Impression-CLIP: Contrastive Shape-Impression Embedding for Fonts
This addresses the challenge of cross-modal retrieval between fonts and impressions for designers and researchers, though it is incremental as it adapts an existing CLIP framework to a specific domain.
The paper tackled the problem of capturing weak and unstable correlations between font shapes and subjective impressions by proposing Impression-CLIP, a CLIP-based model for co-embedding fonts and impressions, which achieved better retrieval accuracy than the state-of-the-art method in experiments.

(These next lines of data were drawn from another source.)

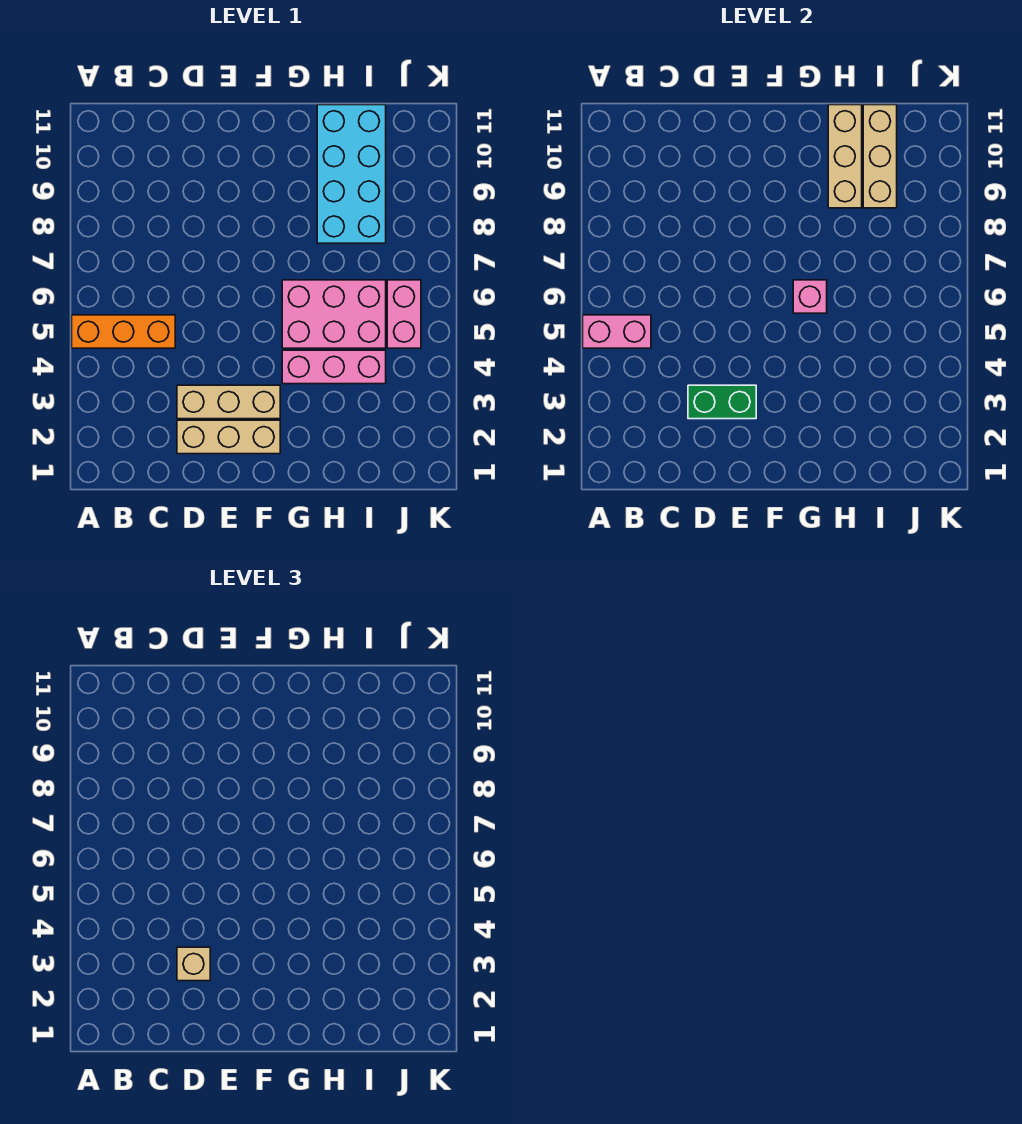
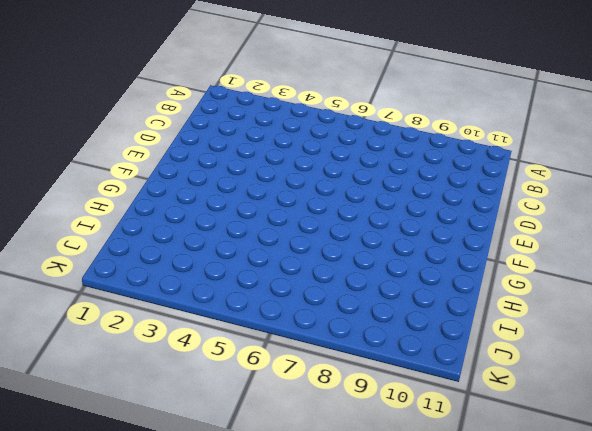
none -> orange 1x3 brick [72,315,175,348]
none -> tan 1x3 brick [177,420,280,454]
none -> tan 1x3 brick [177,385,280,419]

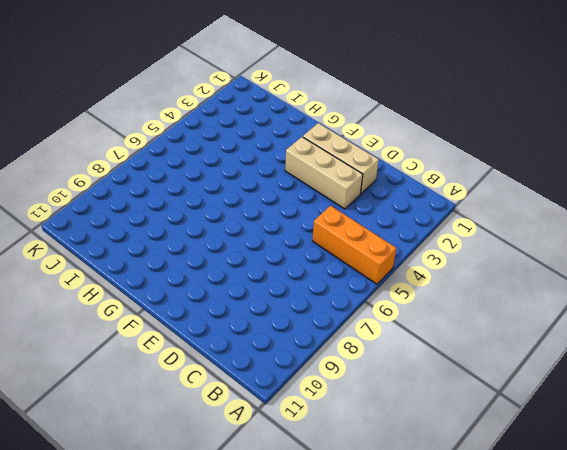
none -> pink 1x3 brick [282,350,386,384]
none -> pink 2x3 brick [282,280,386,348]
none -> cyan 2x4 brick [317,105,386,243]

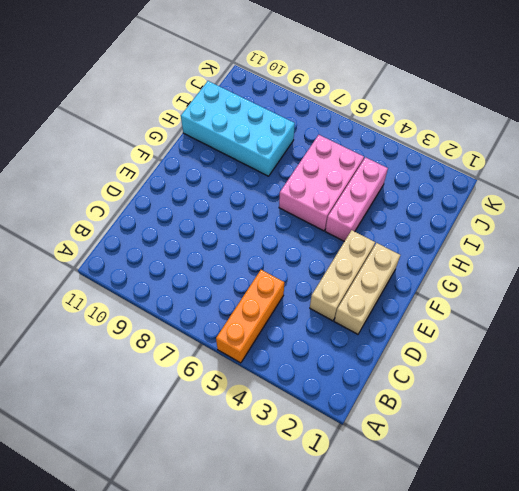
none -> pink 1x2 brick [387,280,421,348]
none -> pink 1x2 brick [583,315,651,348]
none -> green 1x2 brick [688,385,756,419]

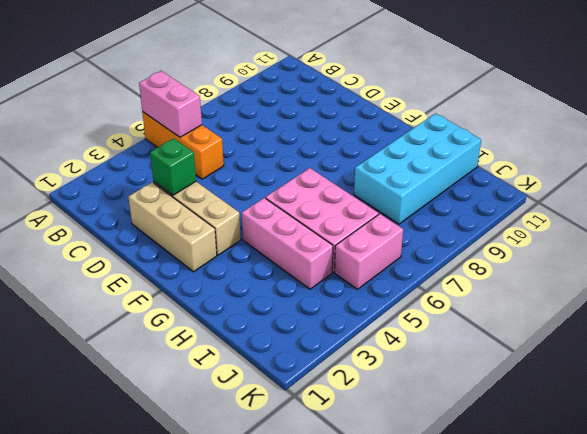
green 1x1 brick [150,138,196,195] -> green 1x2 brick [688,385,756,419]
none -> pink 1x1 brick [793,280,827,313]
none -> tan 1x3 brick [828,105,862,208]
none -> tan 1x3 brick [863,105,897,208]

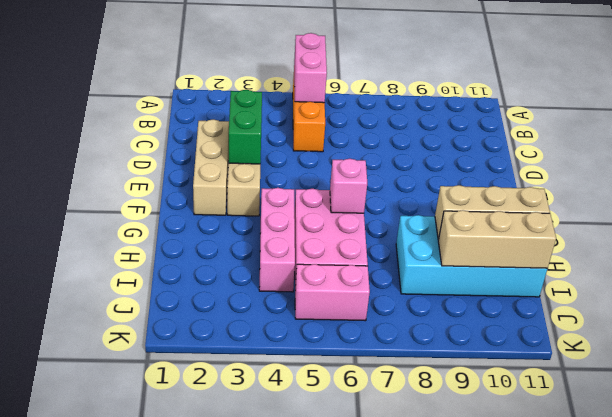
none -> tan 1x1 brick [177,947,210,981]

Fonts convey different impressions to readers. These impressions often come from the font shapes. However, the correlation between fonts and their impression is weak and unstable because impressions are subjective. To capture such weak and unstable cross-modal correlation between font shapes and their impressions, we propose Impression-CLIP, which is a novel machine-learning model based on CLIP (Contrastive Language-Image Pre-training). By using the CLIP-based model, font image features and their impression features are pulled closer, and font image features and unrelated impression features are pushed apart. This procedure realizes co-embedding between font image and their impressions. In our experiment, we perform cross-modal retrieval between fonts and impressions through co-embedding. The results indicate that Impression-CLIP achieves better retrieval accuracy than the state-of-the-art method. Additionally, our model shows the robustness to noise and missing tags.